### Excerpted passage
====
Saturday, April 7, 2018

Food Waste & Student Breakfast

One day last week I subbed at the high school and was surprised at how many students stopped at the local Hardees or Sonic and brought food and drinks to school.

There were seven students in a class of 21 students who brought breakfast from a fast food establishment, which is 33% of the students in that class.

I understand why the students do this, but the high school offers FREE breakfast and lunch to ALL students.

Students have their choice of milk (fat free, 2%, or chocolate) and orange juice, and usually two food items, sometimes more, to choose from.

This day they were offered biscuit, sausage, gravy,  mandarin oranges, orange juice, and choice of milk. 

As I sat there, before school started, eating my breakfast from home of cottage cheese with blueberries, I wonder if some of the students realize the expense that eating out can add up to over the course of a month or year.

Some of them have not learned or had the financial lessons that other students have had at their young age. 

One of the bad things about free breakfast is that some students throw away perfectly good food and drinks. They are not forced to get everything that is offered, but some of them do and then throw away perfectly fine containers of milk and orange juice.

The custodians tried to rescue these unopened milk and orange juice containers, but were told by administration to stop this practice. 

I did rescue one chocolate milk and three orange juices on the day I subbed after stopping two students from throwing them away right in front of me. And, other students wanted those items I rescued, which made me happy.

I've watched in disbelief as some students get breakfast and throw it away untouched and unopened. Oftentimes these students will only go to breakfast to sit with their friends and socialize, not wanting any of the food.

And it's an unspoken rule at the high school that there is a bowl at the end of the food line where students can put their orange juice or milk if they don't want it, and any student who wants one can take one, but that is frowned upon at the elementary and middle schools. And even with this, students still throw away unopened milk and orange juice. 

The middle school doesn't even allow students to take any food out of the cafeteria even if it is unopened. If they did it would eliminate some of this food waste.

It's food waste plain and simple and it makes me sad to see such waste. We try and work hard to avoid food waste in our home. I wish that were true at the school as well.
~ Living within our Means ~

“Use it up, wear it out, make it do or do without.”


  1. Forty years ago, the city decided they would offer free lunches to all children regardless of the parents' income. Lots of us swim team mothers saw a good thing and participated. My two-year-old could not eat much but would be hungry later. I was not allowed to take any of it home for her or the two older children. They were all served a full tray of food with no choices or the choice of getting less. Mothers were not allowed to eat one bite of food. Okay, I ate nothing but I did sneak out an apple each day. I objected to all this nonsense, saying how it was a waste of food. But, apples, crackers, milk...all unopened had to go into the trash. It was such a sin.
====
### Exercise tasks
1/ In the blog post on school food waste above, what did the writer eat for breakfast before school started?
2/ Name every food and drink the blog post on school food waste says students were offered at breakfast on the day the writer subbed.
3/ Does the blog post on school food waste support each statement? Answer yes or no, and quote the words that decide it.
(a) Administration told the custodians to stop rescuing unopened milk and orange juice containers.
(b) The middle school lets students carry unopened food out of the cafeteria.
(c) Nine students in a class of 21 brought breakfast from a fast food establishment.

### Information given
====
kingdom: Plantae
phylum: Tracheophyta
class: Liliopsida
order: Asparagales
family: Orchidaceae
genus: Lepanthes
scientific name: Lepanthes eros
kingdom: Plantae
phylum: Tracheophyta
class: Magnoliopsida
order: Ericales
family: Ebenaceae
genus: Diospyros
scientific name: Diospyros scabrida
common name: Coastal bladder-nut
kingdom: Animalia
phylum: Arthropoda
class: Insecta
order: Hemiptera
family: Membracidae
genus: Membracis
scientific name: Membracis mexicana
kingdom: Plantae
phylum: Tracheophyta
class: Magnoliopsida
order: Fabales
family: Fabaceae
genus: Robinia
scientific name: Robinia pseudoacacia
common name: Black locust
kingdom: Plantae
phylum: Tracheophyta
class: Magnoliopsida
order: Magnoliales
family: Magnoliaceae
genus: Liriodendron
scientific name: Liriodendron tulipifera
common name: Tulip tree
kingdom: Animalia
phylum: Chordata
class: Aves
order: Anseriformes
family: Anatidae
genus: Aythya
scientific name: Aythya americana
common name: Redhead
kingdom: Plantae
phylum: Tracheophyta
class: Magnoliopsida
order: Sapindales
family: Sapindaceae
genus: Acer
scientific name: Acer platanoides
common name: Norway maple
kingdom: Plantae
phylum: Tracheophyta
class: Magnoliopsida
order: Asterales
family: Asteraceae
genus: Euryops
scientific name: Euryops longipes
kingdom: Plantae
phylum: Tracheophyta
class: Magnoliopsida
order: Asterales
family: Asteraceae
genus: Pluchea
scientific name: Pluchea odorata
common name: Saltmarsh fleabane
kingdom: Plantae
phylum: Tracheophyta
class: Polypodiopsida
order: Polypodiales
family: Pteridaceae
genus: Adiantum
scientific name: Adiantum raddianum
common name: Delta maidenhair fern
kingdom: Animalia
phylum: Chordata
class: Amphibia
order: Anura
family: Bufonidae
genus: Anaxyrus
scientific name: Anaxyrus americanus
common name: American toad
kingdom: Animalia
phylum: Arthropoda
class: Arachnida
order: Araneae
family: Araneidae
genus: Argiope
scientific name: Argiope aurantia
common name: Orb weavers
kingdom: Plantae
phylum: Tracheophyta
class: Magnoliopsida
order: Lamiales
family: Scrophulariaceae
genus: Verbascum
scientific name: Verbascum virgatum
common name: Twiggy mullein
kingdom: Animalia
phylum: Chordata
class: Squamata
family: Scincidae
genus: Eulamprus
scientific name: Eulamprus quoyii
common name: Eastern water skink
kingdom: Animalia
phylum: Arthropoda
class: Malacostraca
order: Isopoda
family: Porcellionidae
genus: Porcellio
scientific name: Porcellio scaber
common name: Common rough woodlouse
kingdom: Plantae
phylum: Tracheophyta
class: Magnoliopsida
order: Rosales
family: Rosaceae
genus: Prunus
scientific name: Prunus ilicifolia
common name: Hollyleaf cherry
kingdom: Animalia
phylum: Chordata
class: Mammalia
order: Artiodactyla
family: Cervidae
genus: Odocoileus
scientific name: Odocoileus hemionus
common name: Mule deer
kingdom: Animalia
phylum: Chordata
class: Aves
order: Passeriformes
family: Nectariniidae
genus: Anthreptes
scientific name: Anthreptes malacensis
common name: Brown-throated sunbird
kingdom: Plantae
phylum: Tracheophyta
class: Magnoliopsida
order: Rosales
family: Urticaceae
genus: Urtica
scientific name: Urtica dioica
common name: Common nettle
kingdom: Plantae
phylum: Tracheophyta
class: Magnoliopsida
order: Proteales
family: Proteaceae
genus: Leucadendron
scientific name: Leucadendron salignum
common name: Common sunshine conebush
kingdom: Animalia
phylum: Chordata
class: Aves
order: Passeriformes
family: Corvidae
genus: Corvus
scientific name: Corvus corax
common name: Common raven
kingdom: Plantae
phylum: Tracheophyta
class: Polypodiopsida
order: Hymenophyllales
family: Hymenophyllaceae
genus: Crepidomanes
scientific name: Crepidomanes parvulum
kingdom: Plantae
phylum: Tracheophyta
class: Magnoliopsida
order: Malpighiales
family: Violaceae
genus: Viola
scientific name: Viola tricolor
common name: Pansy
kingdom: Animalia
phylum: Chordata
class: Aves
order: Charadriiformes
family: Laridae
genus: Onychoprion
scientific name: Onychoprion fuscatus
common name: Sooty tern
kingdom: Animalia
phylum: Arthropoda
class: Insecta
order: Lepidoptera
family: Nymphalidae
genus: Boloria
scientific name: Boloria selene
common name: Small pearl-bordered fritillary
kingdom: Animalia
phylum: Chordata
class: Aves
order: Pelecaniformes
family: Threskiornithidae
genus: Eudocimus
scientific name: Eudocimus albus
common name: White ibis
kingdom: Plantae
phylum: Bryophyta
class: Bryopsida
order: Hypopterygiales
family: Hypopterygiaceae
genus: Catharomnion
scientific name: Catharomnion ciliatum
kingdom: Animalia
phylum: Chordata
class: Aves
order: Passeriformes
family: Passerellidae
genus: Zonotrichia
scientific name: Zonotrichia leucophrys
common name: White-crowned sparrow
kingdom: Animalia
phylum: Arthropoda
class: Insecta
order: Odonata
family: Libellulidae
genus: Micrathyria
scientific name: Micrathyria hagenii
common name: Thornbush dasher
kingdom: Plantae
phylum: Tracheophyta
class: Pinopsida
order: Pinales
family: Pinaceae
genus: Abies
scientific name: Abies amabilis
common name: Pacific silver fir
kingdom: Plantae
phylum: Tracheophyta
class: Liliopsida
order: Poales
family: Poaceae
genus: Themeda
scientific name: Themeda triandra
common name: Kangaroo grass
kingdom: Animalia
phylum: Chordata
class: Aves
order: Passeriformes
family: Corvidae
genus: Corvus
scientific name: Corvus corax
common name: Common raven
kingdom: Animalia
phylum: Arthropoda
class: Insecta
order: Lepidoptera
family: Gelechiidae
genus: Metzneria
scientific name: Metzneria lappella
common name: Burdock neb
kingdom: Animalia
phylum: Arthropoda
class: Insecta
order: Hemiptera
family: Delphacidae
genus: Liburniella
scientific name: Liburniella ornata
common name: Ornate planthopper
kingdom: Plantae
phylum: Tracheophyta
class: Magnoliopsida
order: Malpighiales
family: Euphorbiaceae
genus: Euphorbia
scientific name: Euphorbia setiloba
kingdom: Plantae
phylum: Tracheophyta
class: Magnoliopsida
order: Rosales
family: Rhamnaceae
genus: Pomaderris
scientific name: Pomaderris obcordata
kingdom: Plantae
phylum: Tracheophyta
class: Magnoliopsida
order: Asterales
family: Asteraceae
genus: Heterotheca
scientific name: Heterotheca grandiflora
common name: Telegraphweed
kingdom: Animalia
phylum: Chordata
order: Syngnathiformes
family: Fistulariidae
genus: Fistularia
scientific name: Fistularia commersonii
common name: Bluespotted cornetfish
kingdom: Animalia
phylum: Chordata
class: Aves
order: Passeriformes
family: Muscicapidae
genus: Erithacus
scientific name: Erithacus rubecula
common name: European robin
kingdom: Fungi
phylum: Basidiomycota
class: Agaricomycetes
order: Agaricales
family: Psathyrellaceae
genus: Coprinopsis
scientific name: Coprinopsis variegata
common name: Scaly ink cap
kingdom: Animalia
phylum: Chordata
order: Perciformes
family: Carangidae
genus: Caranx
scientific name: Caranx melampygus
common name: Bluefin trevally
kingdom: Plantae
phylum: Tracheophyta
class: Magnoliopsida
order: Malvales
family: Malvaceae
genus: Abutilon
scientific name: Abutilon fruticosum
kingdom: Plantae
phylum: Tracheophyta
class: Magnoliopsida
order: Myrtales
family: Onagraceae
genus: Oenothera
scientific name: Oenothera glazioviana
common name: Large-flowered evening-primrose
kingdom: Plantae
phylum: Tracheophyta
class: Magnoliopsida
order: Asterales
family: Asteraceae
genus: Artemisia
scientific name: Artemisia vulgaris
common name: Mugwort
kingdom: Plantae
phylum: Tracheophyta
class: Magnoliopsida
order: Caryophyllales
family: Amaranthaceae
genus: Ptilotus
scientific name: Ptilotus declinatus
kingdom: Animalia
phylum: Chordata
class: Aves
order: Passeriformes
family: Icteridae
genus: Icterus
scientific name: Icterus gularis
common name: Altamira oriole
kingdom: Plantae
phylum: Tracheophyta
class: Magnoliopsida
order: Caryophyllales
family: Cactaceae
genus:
====
### Results for each task
1/ Cottage cheese with blueberries.

2/ Biscuit, sausage, gravy, mandarin oranges, orange juice, and choice of milk.

3/
(a) Yes: "The custodians tried to rescue these unopened milk and orange juice containers, but were told by administration to stop this practice."
(b) No: "The middle school doesn't even allow students to take any food out of the cafeteria even if it is unopened."
(c) No: "There were seven students in a class of 21 students who brought breakfast from a fast food establishment"